Der junge Regisseur Max Lindemann eröffnete die Spielzeit am Berliner Ensemble mit seiner mittlerweile fünften Inszenierung. Im Neuen Haus bringt er den Arthur Miller-Klassiker „Death of a Salesmann“ von 1949 als präzise und realistisch inszeniertes Kammerspiel zur Aufführunge.
Aus dem Ensemble stechen vor allem Morgeneyer als trauerumflort-zerbrechliche Mutter, die den Untergang nicht aufhalten kann und zum Auftakt ihres zweiten Jahres am BE erstmals eine Rolle bekommt, die zu ihren vom benachbarten DT bekannten Stärken passt, und Gindorff als älterer Sohn hervor: sein Biff trägt die ganze Last der Erwartungen seines aufbrausenden Vaters auf seinen muskulösen Schultern und muss ihm beim Hummer-Abendessen die nächste Niederlage eingestehen.
Das Ensemble ergänzen Martin Rentzsch in diversen kleineren Rollen als Chef und Onkel sowie Jannik Mühlenweg, der nach mehreren Jahren in Stuttgart und freiberuflicher Arbeit seinen Einstand als Ensemble-Mitglied in Berlin gab.
Lindemanns „Tod eines Handlungsreisenden“ ist eine schörkellose Inszenierung eines modernen Klassikers, die beim überwiegend älteren Publikum gut ankam. In Berlin war dieser Abgesang auf den „American dream“, der zum Kanon des ausgehenden 20. Jahrhunderts zählt, zuletzt 2017 am DT in Bastian Krafts Inszenierung zu sehen, die stark auf Uli Matthes zugeschnitten war.

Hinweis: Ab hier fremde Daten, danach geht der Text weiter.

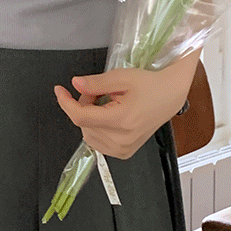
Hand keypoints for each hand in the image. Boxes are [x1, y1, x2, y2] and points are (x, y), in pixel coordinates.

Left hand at [53, 48, 201, 159]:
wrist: (170, 96)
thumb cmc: (150, 84)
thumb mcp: (122, 77)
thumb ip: (96, 83)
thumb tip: (75, 85)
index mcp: (122, 120)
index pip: (81, 117)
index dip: (66, 103)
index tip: (60, 90)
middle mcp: (122, 139)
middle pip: (84, 124)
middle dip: (83, 105)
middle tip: (97, 92)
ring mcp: (123, 149)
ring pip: (88, 134)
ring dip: (89, 117)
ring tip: (105, 103)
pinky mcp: (124, 153)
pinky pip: (98, 142)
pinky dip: (96, 128)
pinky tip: (108, 116)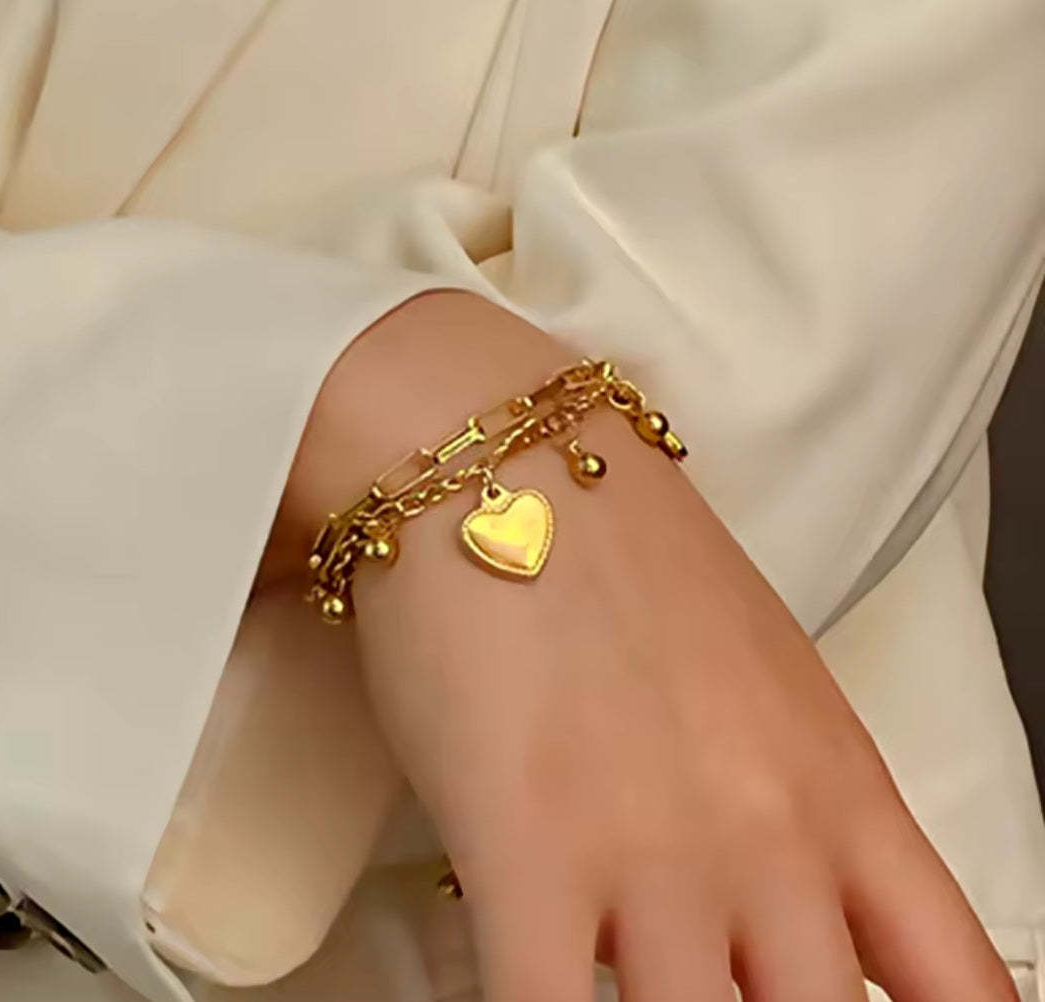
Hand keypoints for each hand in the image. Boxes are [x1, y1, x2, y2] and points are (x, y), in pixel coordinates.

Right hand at [273, 291, 1015, 1000]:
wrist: (504, 456)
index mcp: (843, 792)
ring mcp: (655, 858)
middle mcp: (771, 843)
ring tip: (617, 970)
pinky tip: (526, 985)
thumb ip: (790, 802)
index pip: (956, 986)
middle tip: (707, 986)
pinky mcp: (527, 855)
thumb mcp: (758, 670)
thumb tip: (767, 910)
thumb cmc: (621, 544)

Nach der Traditionspflege auf der kleineren Bühne zum Saison-Auftakt mit einigen arrivierten Kräften aus dem Ensemble meldet sich am Wochenende Frank Castorf mit seiner ersten Berliner Inszenierung seit drei Jahren zurück, dafür hat ihm Intendant Oliver Reese ein überraschend junges Ensemble an die Seite gestellt.